*Assignment*: What lines in the listing include "στην"? Return a copy of each.

● ● ● ● ● ● ●

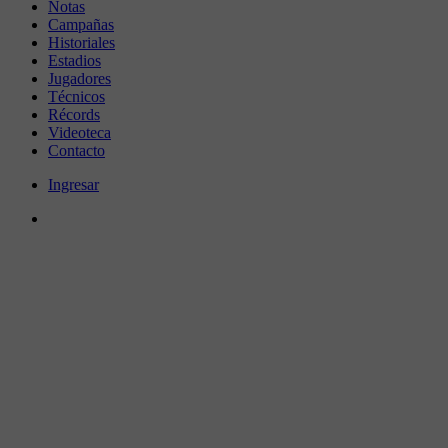
Notas
Campañas
Historiales
Estadios
Jugadores
Técnicos
Récords
Videoteca
Contacto
Ingresar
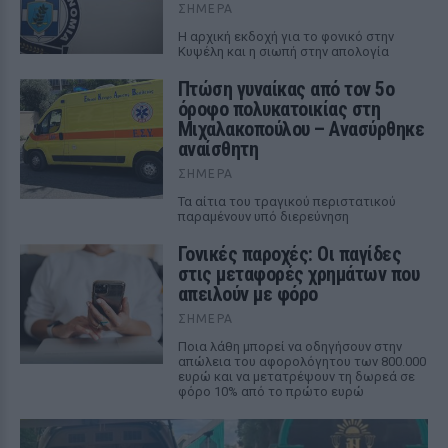
ΣΉΜΕΡΑ
Η αρχική εκδοχή για το φονικό στην
Κυψέλη και η σιωπή στην απολογία
Πτώση γυναίκας από τον 5ο
όροφο πολυκατοικίας στη
Μιχαλακοπούλου – Ανασύρθηκε
αναίσθητη
ΣΉΜΕΡΑ
Τα αίτια του τραγικού περιστατικού
παραμένουν υπό διερεύνηση
Γονικές παροχές: Οι παγίδες
στις μεταφορές χρημάτων που
απειλούν με φόρο
ΣΉΜΕΡΑ
Ποια λάθη μπορεί να οδηγήσουν στην
απώλεια του αφορολόγητου των 800.000
ευρώ και να μετατρέψουν τη δωρεά σε
φόρο 10% από το πρώτο ευρώ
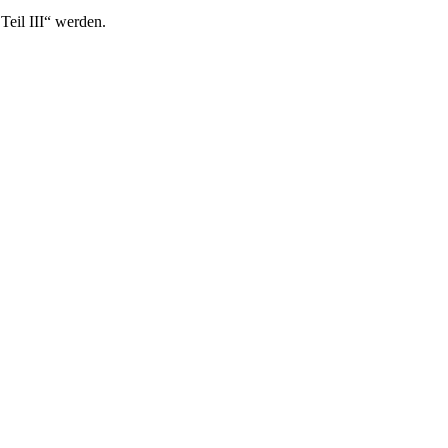
Teil III“ werden.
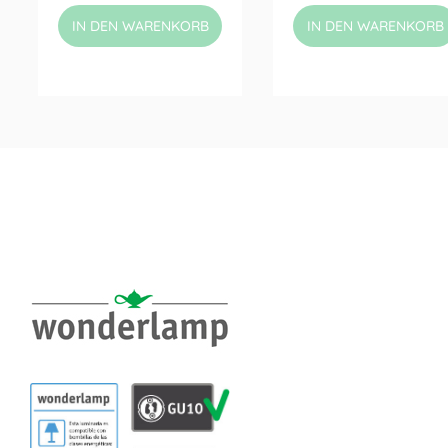
IN DEN WARENKORB
IN DEN WARENKORB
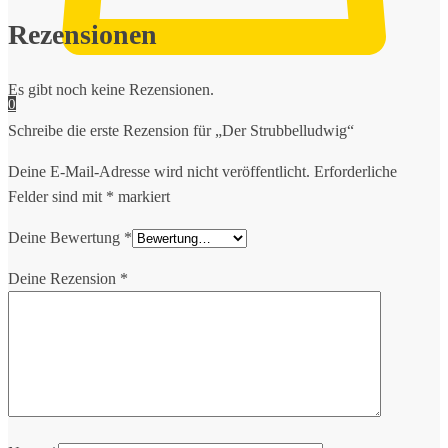
Rezensionen
Es gibt noch keine Rezensionen.
0
Schreibe die erste Rezension für „Der Strubbelludwig“
Deine E-Mail-Adresse wird nicht veröffentlicht.
Erforderliche
Felder sind mit
*
markiert
Deine Bewertung
*
Deine Rezension
*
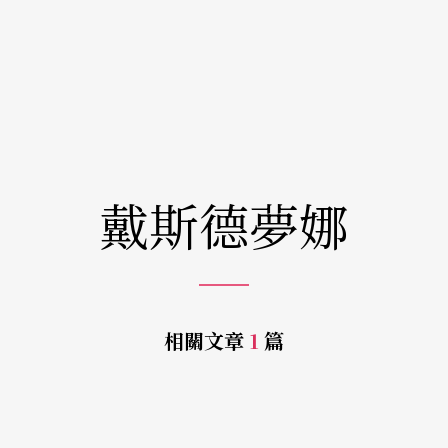
戴斯德夢娜
相關文章
1
篇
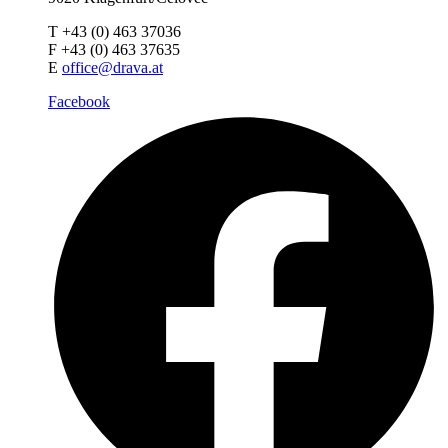
T +43 (0) 463 37036
F +43 (0) 463 37635
E
office@drava.at
Facebook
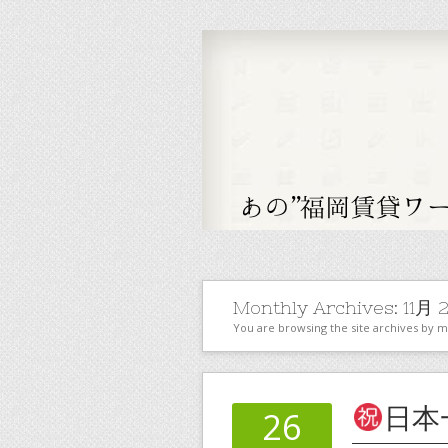
Monthly Archives:
11月 
You are browsing the site archives by 
日本
26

● ● ● ● ● ● ●

*Your response*:
Η αρχική εκδοχή για το φονικό στην
Κυψέλη και η σιωπή στην απολογία
Ποια λάθη μπορεί να οδηγήσουν στην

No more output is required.